WORK TO BE COMPLETED
Could you reproduce, exactly as written, every line from the one containing "day, making it" through the last line of the records, and nothing else?

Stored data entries
*** Block opens ***
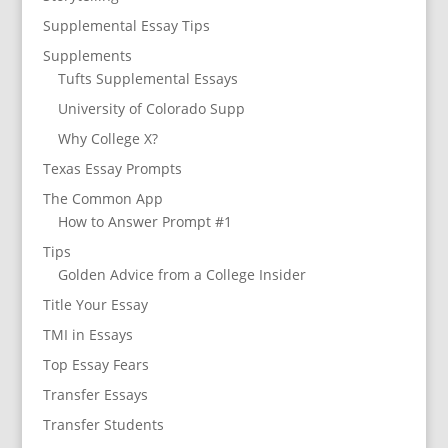
Supplemental Essay Tips
Supplements
Tufts Supplemental Essays
University of Colorado Supp
Why College X?
Texas Essay Prompts
The Common App
How to Answer Prompt #1
Tips
Golden Advice from a College Insider
Title Your Essay
TMI in Essays
Top Essay Fears
Transfer Essays
Transfer Students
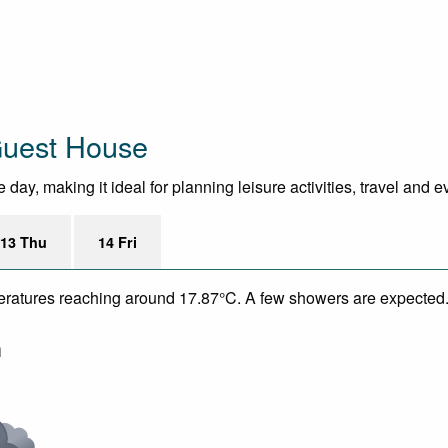
Guest House
day, making it ideal for planning leisure activities, travel and 
13 Thu
14 Fri
mperatures reaching around 17.87°C. A few showers are expected.
m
*** Block closes ***
ANSWER SPACE
day, making it ideal for planning leisure activities, travel and 
13 Thu
14 Fri
mperatures reaching around 17.87°C. A few showers are expected.
m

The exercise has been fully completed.